Abstract
In a paper entitled “Lymphoedema: The case for doubt” (Brit.J. Plast. Surg. 21 (1968), 32–44) Calnan rejected the generally accepted pathophysiological basis of Lymphoedema. His arguments are: The age of onset in primary lymphoedema. Calnan finds it difficult to understand why a single hypoplastic lymphatic trunk which has served for the efficient return of lymph for 15 to 20 years begins to fail in its job without any obvious cause. Still more difficult to understand for Calnan is the case of the much older woman who has successfully passed adolescence, pregnancies and a very active life of sport before lymphoedema appears. Calnans next problem is female dominance in primary lymphoedema. According to him, the classical concept of lymphoedema does not account for this difference. In 80 per cent of patients with primary lymphoedema the left leg is oedematous. The left common iliac vein is crossed by the right common iliac artery opposite the body of the 5th lumbar vertebra. According to Calnan the vein, which drains virtually all the blood from a leg, becomes compressed between artery and bone.
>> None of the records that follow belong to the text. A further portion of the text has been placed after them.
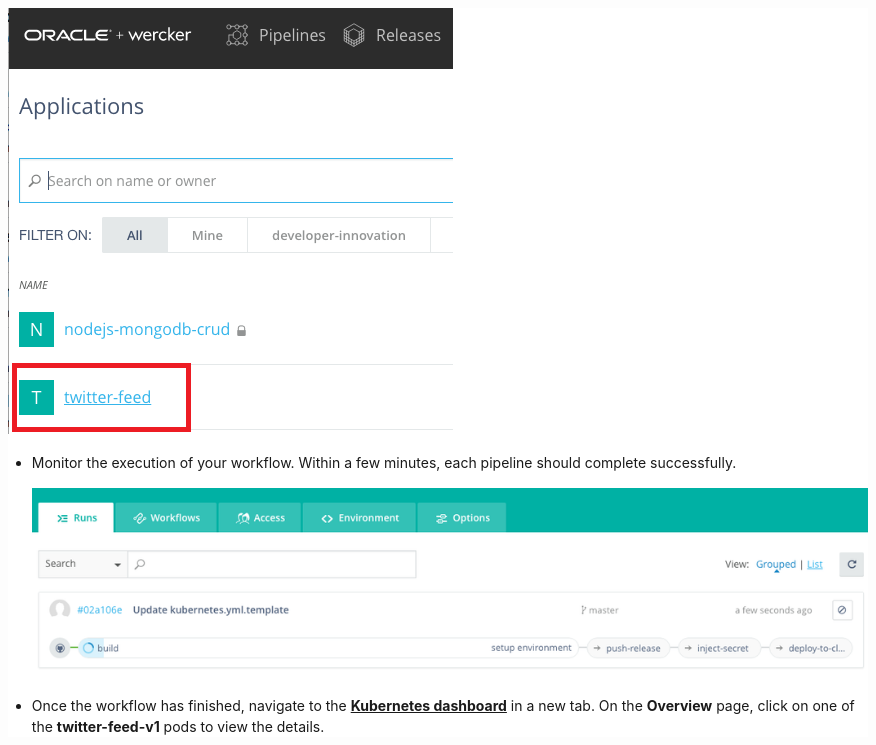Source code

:   ![](images/400/8.png)

- Monitor the execution of your workflow. Within a few minutes, each pipeline should complete successfully.

  ![](images/400/9.png)

- Once the workflow has finished, navigate to the [**Kubernetes dashboard**](http://localhost:8001/api/v1/namespaces/kube-system/services/http:kubernetes-dashboard:/proxy/) in a new tab. On the **Overview** page, click on one of the **twitter-feed-v1** pods to view the details.
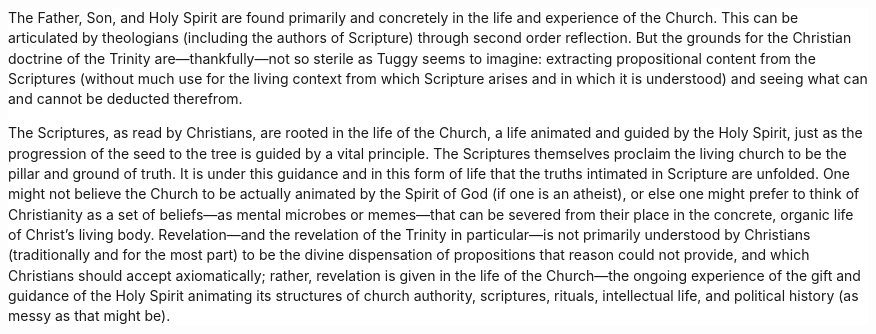 The Father, Son, and Holy Spirit are found primarily and concretely in
the life and experience of the Church. This can be articulated by
theologians (including the authors of Scripture) through second order
reflection. But the grounds for the Christian doctrine of the Trinity
are—thankfully—not so sterile as Tuggy seems to imagine: extracting
propositional content from the Scriptures (without much use for the
living context from which Scripture arises and in which it is
understood) and seeing what can and cannot be deducted therefrom.

The Scriptures, as read by Christians, are rooted in the life of the
Church, a life animated and guided by the Holy Spirit, just as the
progression of the seed to the tree is guided by a vital principle. The
Scriptures themselves proclaim the living church to be the pillar and
ground of truth. It is under this guidance and in this form of life that
the truths intimated in Scripture are unfolded. One might not believe
the Church to be actually animated by the Spirit of God (if one is an
atheist), or else one might prefer to think of Christianity as a set of
beliefs—as mental microbes or memes—that can be severed from their place
in the concrete, organic life of Christ’s living body. Revelation—and
the revelation of the Trinity in particular—is not primarily understood
by Christians (traditionally and for the most part) to be the divine
dispensation of propositions that reason could not provide, and which
Christians should accept axiomatically; rather, revelation is given in
the life of the Church—the ongoing experience of the gift and guidance
of the Holy Spirit animating its structures of church authority,
scriptures, rituals, intellectual life, and political history (as messy
as that might be).

[^1]: Dale Tuggy, “Ten Steps Towards Getting Less Confused About the
    Trinity \#6 Get a Date, Part 2”, www.trinities.org/blog.

[^2]: St. Ignatius, *Letter to Polycarp* 3:2.

[^3]: St. Irenaeus, *Against Heresies* II.13:8.

[^4]: For an accessible (and sometimes needlessly skeptical) scholarly
    survey of the uses of the Old Testament designation of God in the
    New Testament, see Raymond Brown’s *Introduction to New Testament
    Christology*.

[^5]: Tertullian, *Against Praxeas* ch.7.

[^6]: *See* M.J. Edwards, "Did Origen Apply the Word homoousios to the
    Son?", Journal of Theological Studies 49,578-590 (summarizing the
    historical evidence).

[^7]: St. Augustine, *De Trinitate* VII.11, quoted in Dale Tuggy, “10
    Steps toward getting less confused about the Trinity - \#5 “Persons”
    – Part 1,” [www.trinities.org/blog](http://www.trinities.org/blog).

[^8]: “The Unfinished Business of Trinitarian Theorizing”, p. 172.

[^9]: “Unfinished Business”, p. 172.

[^10]: Gilles Emery, *The Trinity* 48.

[^11]: The precise role of matter in the constitution of physical
    objects differs, of course, both across the great philosophical
    traditions of the time and within them. Yet matter would almost
    always have played individuating forms, even if the precise
    relationship of matter to form could differ widely.

[^12]: To put it more precisely, Tuggy regards “being” as univocally
    predicated of God and creature.

[^13]: *See* John Wippel, *The Metaphysical Thought of Aquinas* , p. 91.

[^14]: See Aquinas’ lucid discussion at *Summa Theologiae* I, q. 30,
    art. 2 and I, q 42, art 1.

[^15]: Isaiah 55:8, 9

[^16]: *City of God,* XII, 2.

[^17]: *Divine Names* XIII.3

[^18]: Phillip Cary, “On Behalf of Classical Trinitarianism: A Critique
    of Rahner on the Trinity”, *Thomist* (56:3) 365.


[^19]: See, e.g., Joseph Owens, *An Elementary Christian Metaphysics*;
[^20]: Khaled Anatolios has a lucid account in his *Retrieving Nicaea*.
[^21]: It is, of course, important not to understand causation here on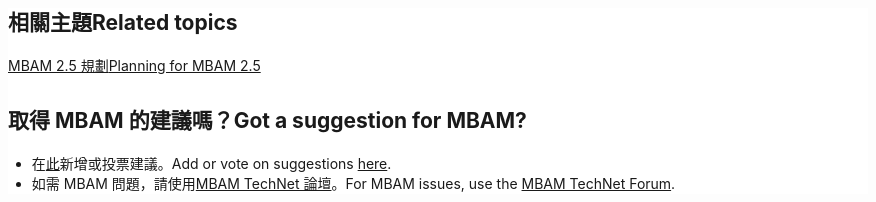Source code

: ## <span data-ttu-id="8d58b-142">相關主題</span><span class="sxs-lookup"><span data-stu-id="8d58b-142">Related topics</span></span>


[<span data-ttu-id="8d58b-143">MBAM 2.5 規劃</span><span class="sxs-lookup"><span data-stu-id="8d58b-143">Planning for MBAM 2.5</span></span>](planning-for-mbam-25.md)

 

 
## <span data-ttu-id="8d58b-144">取得 MBAM 的建議嗎？</span><span class="sxs-lookup"><span data-stu-id="8d58b-144">Got a suggestion for MBAM?</span></span>
- <span data-ttu-id="8d58b-145">在[此](http://mbam.uservoice.com/forums/268571-microsoft-bitlocker-administration-and-monitoring)新增或投票建議。</span><span class="sxs-lookup"><span data-stu-id="8d58b-145">Add or vote on suggestions [here](http://mbam.uservoice.com/forums/268571-microsoft-bitlocker-administration-and-monitoring).</span></span> 
- <span data-ttu-id="8d58b-146">如需 MBAM 問題，請使用[MBAM TechNet 論壇](https://social.technet.microsoft.com/Forums/home?forum=mdopmbam)。</span><span class="sxs-lookup"><span data-stu-id="8d58b-146">For MBAM issues, use the [MBAM TechNet Forum](https://social.technet.microsoft.com/Forums/home?forum=mdopmbam).</span></span>





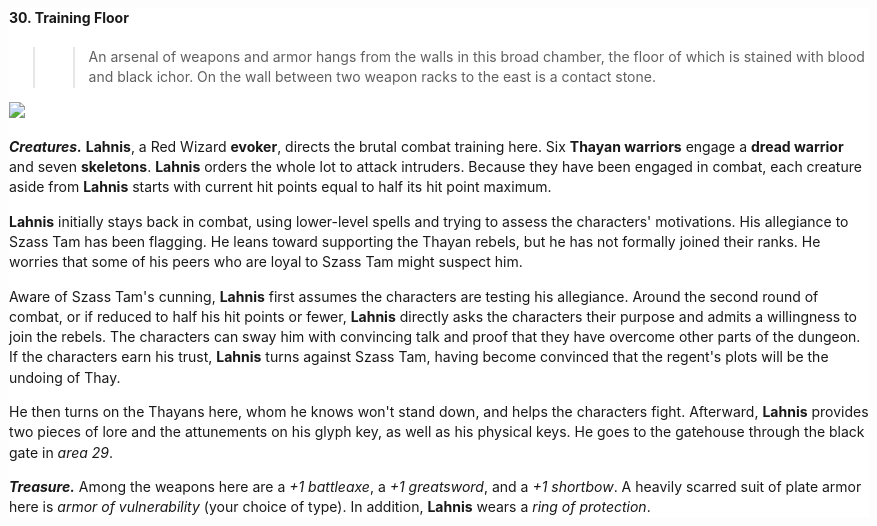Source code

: #### 30. Training Floor

>>An arsenal of weapons and armor hangs from the walls in this broad chamber, the floor of which is stained with blood and black ichor. On the wall between two weapon racks to the east is a contact stone.
>>

![](img/adventure/TftYP-DiT/009-totyp-05-10.webp)

***Creatures.*** **Lahnis**, a Red Wizard **evoker**, directs the brutal combat training here. Six **Thayan warriors** engage a **dread warrior** and seven **skeletons**. **Lahnis** orders the whole lot to attack intruders. Because they have been engaged in combat, each creature aside from **Lahnis** starts with current hit points equal to half its hit point maximum.

**Lahnis** initially stays back in combat, using lower-level spells and trying to assess the characters' motivations. His allegiance to Szass Tam has been flagging. He leans toward supporting the Thayan rebels, but he has not formally joined their ranks. He worries that some of his peers who are loyal to Szass Tam might suspect him.

Aware of Szass Tam's cunning, **Lahnis** first assumes the characters are testing his allegiance. Around the second round of combat, or if reduced to half his hit points or fewer, **Lahnis** directly asks the characters their purpose and admits a willingness to join the rebels. The characters can sway him with convincing talk and proof that they have overcome other parts of the dungeon. If the characters earn his trust, **Lahnis** turns against Szass Tam, having become convinced that the regent's plots will be the undoing of Thay.

He then turns on the Thayans here, whom he knows won't stand down, and helps the characters fight. Afterward, **Lahnis** provides two pieces of lore and the attunements on his glyph key, as well as his physical keys. He goes to the gatehouse through the black gate in *area 29*.

***Treasure.*** Among the weapons here are a *+1 battleaxe*, a *+1 greatsword*, and a *+1 shortbow*. A heavily scarred suit of plate armor here is *armor of vulnerability* (your choice of type). In addition, **Lahnis** wears a *ring of protection*.


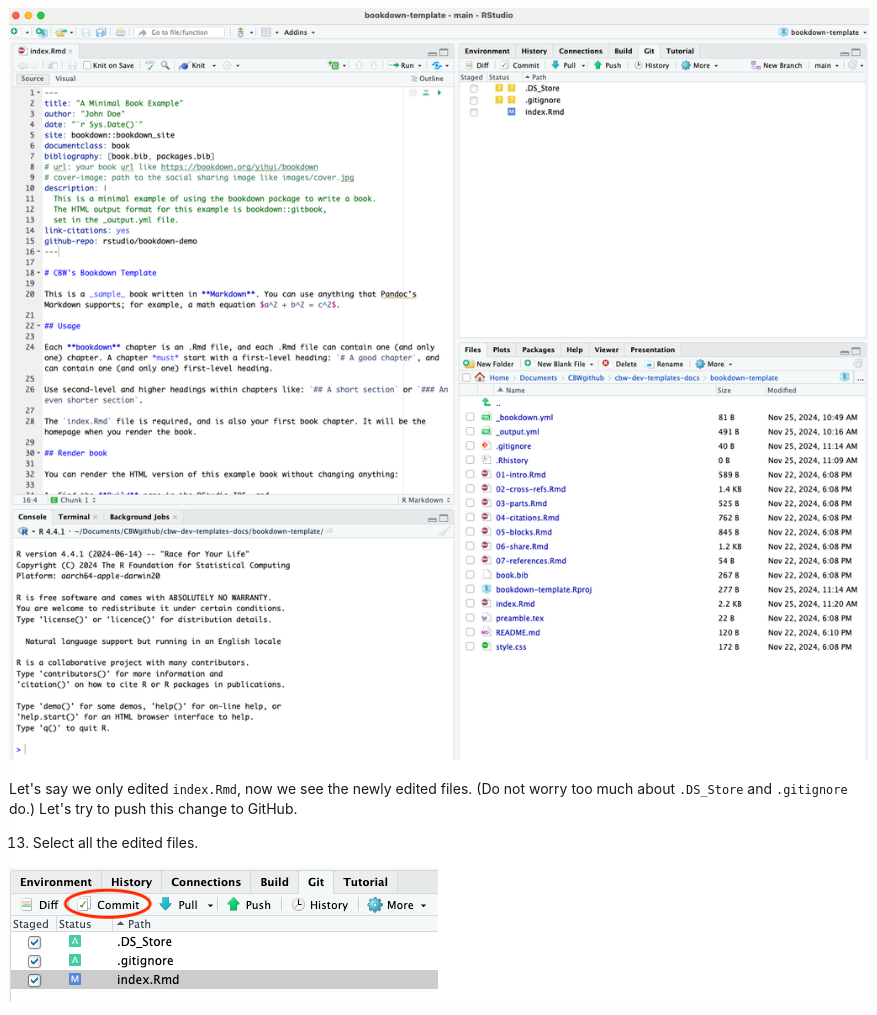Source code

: ![RStudio with Git window open](img/git-instruct/RStudio-with-git-window-open.png)

Let's say we only edited `index.Rmd`, now we see the newly edited files. (Do not worry too much about `.DS_Store` and `.gitignore` do.) Let's try to push this change to GitHub.

13. Select all the edited files.

![selected files in the git window and the commit button highlighted](img/git-instruct/git-window-selected-items.png)
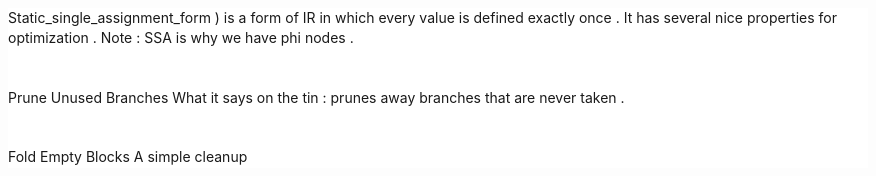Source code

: Static_single_assignment_form
)
is
a
form
of
IR
in
which
every
value
is
defined
exactly
once
.
It
has
several
nice
properties
for
optimization
.
Note
:
SSA
is
why
we
have
phi
nodes
.
#
#
#
Prune
Unused
Branches
What
it
says
on
the
tin
:
prunes
away
branches
that
are
never
taken
.
#
#
#
Fold
Empty
Blocks
A
simple
cleanup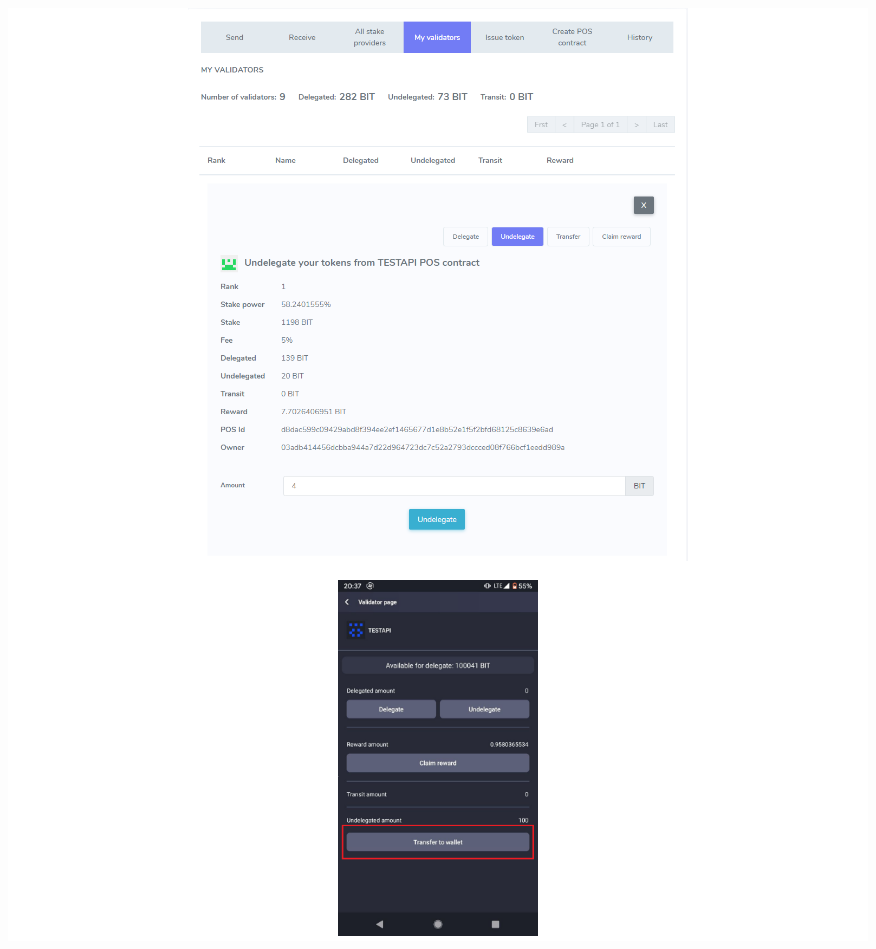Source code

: <p align = "center"> <img src="./img/how-to-delegate/undelegate.png" width="500"> </p><p align = "center"> <img src="./img/how-to-delegate/transfer-mobile.png" width="200"/>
Is “lymphoedema” in these cases an oedema of venous origin? Sometimes lymphography shows normal lymphatics in patients with a clinically typical lymphoedema. How these cases can be explained? Sometimes lymphography shows abnormal lymphatics in limbs free of oedema. How these cases can be explained? At the time of radical mastectomy the surgeon may destruct the lymphatic pathways in the axilla completely and one would expect lymphoedema to follow. Yet in more than 80 per cent of patients there is minimal or no swelling. Why?
Calnans problems are analyzed and his questions are answered. The evidence shows that lymphoedema can be defined as the result of a low output failure of lymph flow in combination with a deficient extralymphatic mastering of stagnating plasma proteins.